At Alora's urging,Loki reluctantly broke into a slow canter towards the fire line.  With a toss of his head and an irritable squeal, he voiced his displeasure at the thickening smoke. Alora squinted her eyes and felt Islinn take a tighter hold around her waist as they headed into Lochedge.

Something had happened but she didn’t know what.  For a quick moment there had been a brief yet fierce wave of something undefined yet limitless.  Nothing but a quick flash and show of what could occur…but had not, for whatever reason.

And that reason had something to do with Islinn, and while the girl’s existence was simple

(innocent)

 that shadowy power was not.  It had been heavy and deep as it ran through.  Slouching its way through the Hynti. Slow with its intensity yet lightning fast in appearance…

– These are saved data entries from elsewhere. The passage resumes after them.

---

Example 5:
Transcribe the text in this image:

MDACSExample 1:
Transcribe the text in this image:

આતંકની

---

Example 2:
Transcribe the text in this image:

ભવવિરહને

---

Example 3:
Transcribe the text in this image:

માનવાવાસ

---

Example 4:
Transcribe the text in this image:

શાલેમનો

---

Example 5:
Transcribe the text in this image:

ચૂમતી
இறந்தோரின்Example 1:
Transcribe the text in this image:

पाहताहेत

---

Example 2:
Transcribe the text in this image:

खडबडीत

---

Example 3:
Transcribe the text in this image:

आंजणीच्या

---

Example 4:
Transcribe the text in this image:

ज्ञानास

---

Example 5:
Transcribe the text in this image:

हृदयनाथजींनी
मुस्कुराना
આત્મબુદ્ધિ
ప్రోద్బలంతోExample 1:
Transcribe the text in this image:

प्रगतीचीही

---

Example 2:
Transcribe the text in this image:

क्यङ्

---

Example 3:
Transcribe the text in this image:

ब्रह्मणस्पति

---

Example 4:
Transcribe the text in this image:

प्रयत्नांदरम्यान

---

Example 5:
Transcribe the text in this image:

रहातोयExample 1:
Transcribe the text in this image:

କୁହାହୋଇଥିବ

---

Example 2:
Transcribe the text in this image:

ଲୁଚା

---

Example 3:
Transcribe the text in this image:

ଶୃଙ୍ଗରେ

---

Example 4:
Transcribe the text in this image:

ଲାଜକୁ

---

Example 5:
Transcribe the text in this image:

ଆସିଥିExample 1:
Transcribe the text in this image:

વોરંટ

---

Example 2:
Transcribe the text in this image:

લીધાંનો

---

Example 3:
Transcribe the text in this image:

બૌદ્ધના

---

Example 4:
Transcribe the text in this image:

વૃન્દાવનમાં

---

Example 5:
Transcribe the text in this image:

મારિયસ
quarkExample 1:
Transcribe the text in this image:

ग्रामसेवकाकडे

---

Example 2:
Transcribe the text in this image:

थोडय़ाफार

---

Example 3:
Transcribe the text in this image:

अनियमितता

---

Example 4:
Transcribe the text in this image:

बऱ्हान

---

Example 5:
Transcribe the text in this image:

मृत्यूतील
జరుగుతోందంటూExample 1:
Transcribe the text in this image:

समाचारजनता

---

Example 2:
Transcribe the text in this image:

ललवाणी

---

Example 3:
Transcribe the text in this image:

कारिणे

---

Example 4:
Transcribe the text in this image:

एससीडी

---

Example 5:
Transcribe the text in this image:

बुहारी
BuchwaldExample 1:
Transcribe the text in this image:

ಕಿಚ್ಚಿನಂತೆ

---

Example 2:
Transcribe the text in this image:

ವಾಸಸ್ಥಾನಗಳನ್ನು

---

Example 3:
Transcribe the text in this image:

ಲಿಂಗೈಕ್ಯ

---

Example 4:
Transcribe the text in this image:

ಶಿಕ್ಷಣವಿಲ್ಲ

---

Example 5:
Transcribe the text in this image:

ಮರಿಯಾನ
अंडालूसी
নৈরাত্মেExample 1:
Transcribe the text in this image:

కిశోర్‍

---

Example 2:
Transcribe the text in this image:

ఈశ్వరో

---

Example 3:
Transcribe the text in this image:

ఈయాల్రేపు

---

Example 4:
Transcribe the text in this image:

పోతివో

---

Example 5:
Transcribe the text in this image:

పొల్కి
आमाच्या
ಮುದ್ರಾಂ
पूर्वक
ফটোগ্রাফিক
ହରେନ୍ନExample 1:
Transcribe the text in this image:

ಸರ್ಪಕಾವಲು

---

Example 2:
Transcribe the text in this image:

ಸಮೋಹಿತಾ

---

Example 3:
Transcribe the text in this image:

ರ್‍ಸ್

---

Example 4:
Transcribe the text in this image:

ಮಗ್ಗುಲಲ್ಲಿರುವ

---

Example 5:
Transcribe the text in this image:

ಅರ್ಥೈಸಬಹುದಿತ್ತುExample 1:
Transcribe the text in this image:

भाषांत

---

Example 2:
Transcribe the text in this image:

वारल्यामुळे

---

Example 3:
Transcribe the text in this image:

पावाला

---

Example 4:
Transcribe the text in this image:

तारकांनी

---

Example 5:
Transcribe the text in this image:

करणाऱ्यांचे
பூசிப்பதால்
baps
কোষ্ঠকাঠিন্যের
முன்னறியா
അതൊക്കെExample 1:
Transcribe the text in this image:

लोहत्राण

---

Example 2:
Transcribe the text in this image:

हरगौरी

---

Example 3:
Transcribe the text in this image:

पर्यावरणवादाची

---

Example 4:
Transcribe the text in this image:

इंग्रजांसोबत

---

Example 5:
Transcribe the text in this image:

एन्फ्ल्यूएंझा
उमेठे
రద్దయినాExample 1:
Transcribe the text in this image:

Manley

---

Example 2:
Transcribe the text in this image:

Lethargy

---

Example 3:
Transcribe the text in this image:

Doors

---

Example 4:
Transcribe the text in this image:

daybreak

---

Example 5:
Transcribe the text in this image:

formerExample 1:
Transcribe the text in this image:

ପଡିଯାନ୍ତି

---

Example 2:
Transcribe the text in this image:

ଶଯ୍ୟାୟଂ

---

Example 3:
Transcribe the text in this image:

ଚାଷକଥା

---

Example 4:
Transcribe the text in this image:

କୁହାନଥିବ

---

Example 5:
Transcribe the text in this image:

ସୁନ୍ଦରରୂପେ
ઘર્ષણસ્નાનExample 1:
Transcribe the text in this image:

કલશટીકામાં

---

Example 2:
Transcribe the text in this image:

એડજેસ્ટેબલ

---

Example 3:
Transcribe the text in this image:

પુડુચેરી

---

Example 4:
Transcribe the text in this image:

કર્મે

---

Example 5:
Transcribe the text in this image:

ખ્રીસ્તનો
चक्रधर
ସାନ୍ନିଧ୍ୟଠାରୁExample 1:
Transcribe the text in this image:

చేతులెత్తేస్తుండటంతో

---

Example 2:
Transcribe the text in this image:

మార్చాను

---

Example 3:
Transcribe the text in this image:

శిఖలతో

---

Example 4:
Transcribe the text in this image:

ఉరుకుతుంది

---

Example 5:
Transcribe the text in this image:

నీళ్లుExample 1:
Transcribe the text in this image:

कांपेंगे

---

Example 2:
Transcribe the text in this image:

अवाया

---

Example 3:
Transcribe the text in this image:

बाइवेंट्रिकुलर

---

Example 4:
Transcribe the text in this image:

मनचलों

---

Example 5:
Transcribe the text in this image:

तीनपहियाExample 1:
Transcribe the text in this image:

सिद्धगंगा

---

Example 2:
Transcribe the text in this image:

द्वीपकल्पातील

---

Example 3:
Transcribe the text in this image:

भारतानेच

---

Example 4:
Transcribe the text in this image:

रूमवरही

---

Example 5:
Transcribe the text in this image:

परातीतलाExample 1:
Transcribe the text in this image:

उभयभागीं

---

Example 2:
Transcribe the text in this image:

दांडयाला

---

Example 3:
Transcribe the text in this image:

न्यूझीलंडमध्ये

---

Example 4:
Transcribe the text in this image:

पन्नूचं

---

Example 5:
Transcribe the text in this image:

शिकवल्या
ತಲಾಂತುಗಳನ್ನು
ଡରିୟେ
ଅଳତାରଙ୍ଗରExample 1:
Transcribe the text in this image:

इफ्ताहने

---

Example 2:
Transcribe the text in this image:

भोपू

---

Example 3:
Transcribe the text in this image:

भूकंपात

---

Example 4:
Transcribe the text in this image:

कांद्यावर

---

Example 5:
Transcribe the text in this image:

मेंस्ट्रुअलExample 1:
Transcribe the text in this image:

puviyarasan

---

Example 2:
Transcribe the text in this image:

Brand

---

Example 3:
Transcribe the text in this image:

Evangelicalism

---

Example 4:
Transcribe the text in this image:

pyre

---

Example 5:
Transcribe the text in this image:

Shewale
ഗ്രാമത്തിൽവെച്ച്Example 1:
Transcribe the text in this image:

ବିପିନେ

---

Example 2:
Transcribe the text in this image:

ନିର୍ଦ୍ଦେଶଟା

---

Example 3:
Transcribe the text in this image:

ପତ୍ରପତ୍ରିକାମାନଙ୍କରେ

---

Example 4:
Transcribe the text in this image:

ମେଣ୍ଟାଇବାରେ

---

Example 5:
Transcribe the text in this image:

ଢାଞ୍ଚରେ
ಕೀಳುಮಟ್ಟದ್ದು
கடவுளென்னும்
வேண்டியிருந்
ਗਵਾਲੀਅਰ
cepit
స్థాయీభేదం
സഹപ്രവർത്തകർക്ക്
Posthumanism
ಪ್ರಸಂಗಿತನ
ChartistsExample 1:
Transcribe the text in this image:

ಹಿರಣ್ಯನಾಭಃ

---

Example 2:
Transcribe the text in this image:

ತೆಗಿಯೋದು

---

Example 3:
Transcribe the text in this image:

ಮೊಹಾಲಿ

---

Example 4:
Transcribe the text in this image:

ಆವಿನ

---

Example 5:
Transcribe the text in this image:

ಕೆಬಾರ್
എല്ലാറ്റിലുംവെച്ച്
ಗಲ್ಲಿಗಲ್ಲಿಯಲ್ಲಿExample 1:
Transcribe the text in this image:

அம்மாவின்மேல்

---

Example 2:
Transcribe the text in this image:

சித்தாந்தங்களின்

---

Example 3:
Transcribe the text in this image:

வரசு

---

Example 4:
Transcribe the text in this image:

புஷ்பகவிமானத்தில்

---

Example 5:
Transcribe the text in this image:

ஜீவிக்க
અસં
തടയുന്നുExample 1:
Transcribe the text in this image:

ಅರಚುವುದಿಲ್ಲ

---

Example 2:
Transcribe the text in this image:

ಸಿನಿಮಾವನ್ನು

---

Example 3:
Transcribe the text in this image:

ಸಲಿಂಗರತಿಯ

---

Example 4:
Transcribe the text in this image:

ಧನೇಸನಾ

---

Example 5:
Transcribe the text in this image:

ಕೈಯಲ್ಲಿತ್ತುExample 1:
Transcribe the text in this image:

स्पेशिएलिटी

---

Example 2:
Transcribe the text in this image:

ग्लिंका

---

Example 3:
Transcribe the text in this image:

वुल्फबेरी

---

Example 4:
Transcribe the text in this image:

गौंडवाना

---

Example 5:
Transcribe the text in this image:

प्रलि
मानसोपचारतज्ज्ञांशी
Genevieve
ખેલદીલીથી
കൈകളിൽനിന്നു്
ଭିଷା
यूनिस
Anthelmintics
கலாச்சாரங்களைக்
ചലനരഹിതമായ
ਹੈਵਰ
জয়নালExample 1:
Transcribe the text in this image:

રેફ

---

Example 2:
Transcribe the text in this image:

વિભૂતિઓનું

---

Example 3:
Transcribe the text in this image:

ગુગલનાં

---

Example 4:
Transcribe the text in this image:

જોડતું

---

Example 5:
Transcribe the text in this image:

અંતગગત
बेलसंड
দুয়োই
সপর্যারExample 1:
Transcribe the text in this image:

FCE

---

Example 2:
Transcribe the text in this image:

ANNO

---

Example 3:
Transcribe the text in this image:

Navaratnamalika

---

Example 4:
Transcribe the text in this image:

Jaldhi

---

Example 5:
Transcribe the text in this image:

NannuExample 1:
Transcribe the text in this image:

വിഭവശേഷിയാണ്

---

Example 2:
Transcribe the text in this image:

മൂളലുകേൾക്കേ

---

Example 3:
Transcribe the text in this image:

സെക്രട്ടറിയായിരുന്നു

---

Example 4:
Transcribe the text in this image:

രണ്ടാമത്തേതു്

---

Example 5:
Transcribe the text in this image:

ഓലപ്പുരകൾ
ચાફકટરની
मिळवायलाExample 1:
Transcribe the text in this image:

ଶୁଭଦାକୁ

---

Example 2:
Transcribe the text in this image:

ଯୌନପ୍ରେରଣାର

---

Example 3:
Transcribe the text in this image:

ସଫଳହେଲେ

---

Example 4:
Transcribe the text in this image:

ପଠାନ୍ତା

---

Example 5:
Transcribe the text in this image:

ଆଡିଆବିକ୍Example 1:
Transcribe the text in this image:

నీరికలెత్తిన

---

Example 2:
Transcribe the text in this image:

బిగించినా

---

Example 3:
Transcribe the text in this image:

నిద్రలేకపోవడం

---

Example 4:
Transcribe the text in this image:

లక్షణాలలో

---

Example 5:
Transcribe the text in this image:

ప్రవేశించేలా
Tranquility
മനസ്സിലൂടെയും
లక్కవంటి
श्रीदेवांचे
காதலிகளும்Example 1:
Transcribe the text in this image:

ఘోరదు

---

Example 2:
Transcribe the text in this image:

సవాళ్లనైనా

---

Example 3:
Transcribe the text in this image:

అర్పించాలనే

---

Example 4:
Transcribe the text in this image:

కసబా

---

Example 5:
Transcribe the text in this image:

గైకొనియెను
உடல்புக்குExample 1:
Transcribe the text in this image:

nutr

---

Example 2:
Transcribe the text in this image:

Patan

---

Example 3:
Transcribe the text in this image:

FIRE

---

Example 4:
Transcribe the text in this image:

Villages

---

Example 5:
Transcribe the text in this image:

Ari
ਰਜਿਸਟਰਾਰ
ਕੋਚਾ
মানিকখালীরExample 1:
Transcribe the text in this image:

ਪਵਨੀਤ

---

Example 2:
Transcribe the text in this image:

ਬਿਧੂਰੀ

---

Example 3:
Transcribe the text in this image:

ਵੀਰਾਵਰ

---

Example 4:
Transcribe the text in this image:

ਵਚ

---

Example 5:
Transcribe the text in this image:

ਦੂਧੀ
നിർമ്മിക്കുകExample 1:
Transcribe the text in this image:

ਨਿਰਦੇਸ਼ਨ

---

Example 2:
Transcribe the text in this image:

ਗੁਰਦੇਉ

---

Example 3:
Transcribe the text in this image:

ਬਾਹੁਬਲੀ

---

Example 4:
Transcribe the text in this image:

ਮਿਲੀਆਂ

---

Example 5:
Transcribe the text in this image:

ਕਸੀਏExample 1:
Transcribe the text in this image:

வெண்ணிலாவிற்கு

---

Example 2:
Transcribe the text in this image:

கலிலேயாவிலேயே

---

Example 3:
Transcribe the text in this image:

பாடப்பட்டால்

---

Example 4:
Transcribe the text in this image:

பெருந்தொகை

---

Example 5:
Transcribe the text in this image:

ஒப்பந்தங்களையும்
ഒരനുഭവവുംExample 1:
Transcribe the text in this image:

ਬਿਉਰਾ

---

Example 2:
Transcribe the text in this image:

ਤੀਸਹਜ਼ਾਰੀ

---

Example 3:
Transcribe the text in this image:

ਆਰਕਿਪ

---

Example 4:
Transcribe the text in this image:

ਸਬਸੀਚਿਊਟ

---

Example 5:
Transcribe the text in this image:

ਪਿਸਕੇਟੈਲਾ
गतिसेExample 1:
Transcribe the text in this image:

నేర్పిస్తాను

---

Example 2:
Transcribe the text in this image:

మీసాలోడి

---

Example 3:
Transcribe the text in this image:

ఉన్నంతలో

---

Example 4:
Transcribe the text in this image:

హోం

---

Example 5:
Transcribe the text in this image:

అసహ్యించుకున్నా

...and if it had paused and displayed some power she knew very little about…

…Would she have been afraid?

She didn’t know.  And lately there seemed to have been quite a few moments she was unsure of.  And she didn’t like it.  There was something in the wind and she was reminded of what her mother had said to her when she was young.

“Never put water to your lips that has mirrored the moon Alora; tis an ill-boding.”

That water was all about her now, a bottomless, angry harbinger that carried something unknown beneath its roiling waves. She could feel it, sitting still as it waited for her to catch a brief glimpse of it out of the corner of her eye. Unknown and beyond her ability to control.